Les aires marines protégées françaises doivent être améliorées, dénoncent des ONG

  • AFP
  • parue le

Complexité administrative, retard dans l'adoption des textes, protection pas assez stricte: deux associations estiment vendredi que la France doit améliorer sa politique concernant les aires marines protégées, alors que vient de s'ouvrir le congrès international sur ces aires (Impac5) au Canada.

Divers niveaux de protection existent pour les aires marines au niveau mondial, chaque pays ayant adopté ses propres législations, qui n'interdisent généralement pas toute activité humaine, mais peuvent restreindre par exemple la pêche ou le tourisme de manière plus ou moins forte.

Avec sa stratégie nationale 2020-2030 pour les aires protégées, la France, qui possède le 2e domaine maritime mondial, s'est engagée à protéger, d'ici à 2030, au moins 30% des espaces terrestres et marins, dont un tiers sous protection forte, soit 10%.

Or, à ce jour, "environ 4% des eaux françaises sont aujourd'hui fortement protégées", note vendredi dans un communiqué le comité français de l'Union internationale pour la conservation de la nature (UICN).

Et dans certains DOM-TOM, c'est souvent encore moins, note l'ONG. Ainsi, seul 0,01% du sous-bassin maritime de Saint Pierre-et-Miquelon, 0,66% de celui de la Guyane française et 1,52% en Guadeloupe sont protégés.

En cause, selon l'UICN, un retard dans l'adoption des textes devant servir de cadres à la mise en place de ces protections.

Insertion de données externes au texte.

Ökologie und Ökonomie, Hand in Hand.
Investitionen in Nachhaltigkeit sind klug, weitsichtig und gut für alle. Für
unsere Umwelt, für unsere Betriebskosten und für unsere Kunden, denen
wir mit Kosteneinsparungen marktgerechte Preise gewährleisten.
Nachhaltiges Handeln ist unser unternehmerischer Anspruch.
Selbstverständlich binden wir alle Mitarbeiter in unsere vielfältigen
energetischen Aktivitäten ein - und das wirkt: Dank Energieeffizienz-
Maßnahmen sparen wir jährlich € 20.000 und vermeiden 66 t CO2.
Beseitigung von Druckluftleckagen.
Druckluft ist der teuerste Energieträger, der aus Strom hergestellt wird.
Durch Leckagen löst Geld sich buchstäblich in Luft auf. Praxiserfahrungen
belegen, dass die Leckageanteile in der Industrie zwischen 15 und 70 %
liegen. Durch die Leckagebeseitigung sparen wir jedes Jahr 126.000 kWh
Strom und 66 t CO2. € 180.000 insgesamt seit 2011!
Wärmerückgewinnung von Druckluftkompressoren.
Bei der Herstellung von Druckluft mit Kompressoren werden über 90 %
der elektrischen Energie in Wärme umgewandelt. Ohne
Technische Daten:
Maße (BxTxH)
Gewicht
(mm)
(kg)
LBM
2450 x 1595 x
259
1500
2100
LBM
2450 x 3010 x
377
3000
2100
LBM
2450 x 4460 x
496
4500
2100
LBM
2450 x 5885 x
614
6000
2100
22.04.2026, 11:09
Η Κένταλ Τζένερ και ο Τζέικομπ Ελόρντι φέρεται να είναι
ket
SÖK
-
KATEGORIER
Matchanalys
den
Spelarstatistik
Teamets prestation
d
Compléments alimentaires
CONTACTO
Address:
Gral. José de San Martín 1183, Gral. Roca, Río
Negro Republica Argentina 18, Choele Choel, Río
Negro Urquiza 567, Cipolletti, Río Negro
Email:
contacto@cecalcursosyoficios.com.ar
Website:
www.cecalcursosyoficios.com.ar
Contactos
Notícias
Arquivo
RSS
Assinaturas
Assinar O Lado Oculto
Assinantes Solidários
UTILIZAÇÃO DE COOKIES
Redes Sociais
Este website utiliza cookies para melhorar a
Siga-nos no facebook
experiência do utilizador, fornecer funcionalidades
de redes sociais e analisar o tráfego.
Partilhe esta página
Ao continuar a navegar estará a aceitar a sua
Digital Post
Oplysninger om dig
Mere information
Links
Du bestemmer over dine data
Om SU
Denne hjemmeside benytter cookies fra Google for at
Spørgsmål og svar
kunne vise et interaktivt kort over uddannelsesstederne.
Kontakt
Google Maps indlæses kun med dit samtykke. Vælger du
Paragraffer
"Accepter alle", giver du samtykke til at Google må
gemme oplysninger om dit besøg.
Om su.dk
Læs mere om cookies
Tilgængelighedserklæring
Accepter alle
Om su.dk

Ainsi, seul un document stratégique (celui du bassin maritime des Antilles) sur les 3 prévus pour les territoires de la façade Atlantique a été adopté, les autres étant encore en discussions quatre ans après le début des négociations.

"Il est donc essentiel de faire aboutir l'adoption de (ces) documents (...) en veillant à ce qu'ils soient dotés d'objectifs précis et hiérarchisés, ainsi que de plans d'action visant notamment la mise en oeuvre des zones de protection forte", souligne l'UICN.

Du côté de Bloom, le constat est encore plus sévère: l'association, qui a analysé les 451 aires marines protégées (AMP) dans l'Hexagone et les 721 dans l'ensemble des eaux françaises, dénonce un véritable "mille-feuilles administratif", avec pas moins de 18 catégories différentes d'AMP (parcs naturels marins, réserves naturelles, zones Natura 2000, sites Unesco, etc), "alors que les chercheurs n'en préconisent que quatre pour viser l'efficacité et la clarté".

Et aucune d'entre elles "ne répond aux critères internationaux de définition des AMP", selon l'association.

Bloom a lancé en octobre un recours devant le Conseil d'Etat pour attaquer le décret du 13 avril 2022 définissant les AMP et les "zones de protection forte", accusant le gouvernement d'"imposture écologique" faute d'avoir formellement interdit toute activité humaine dans certaines de ces zones.

Les AMP "+à la française+ sont donc de véritables coquilles vides pilotées par les pêcheurs" et "autorisant pleinement, de ce fait, les activités industrielles au sein de leur périmètre", dénonce vendredi l'association, qui demande une "reprise en main volontaire au plus haut niveau de l'Etat".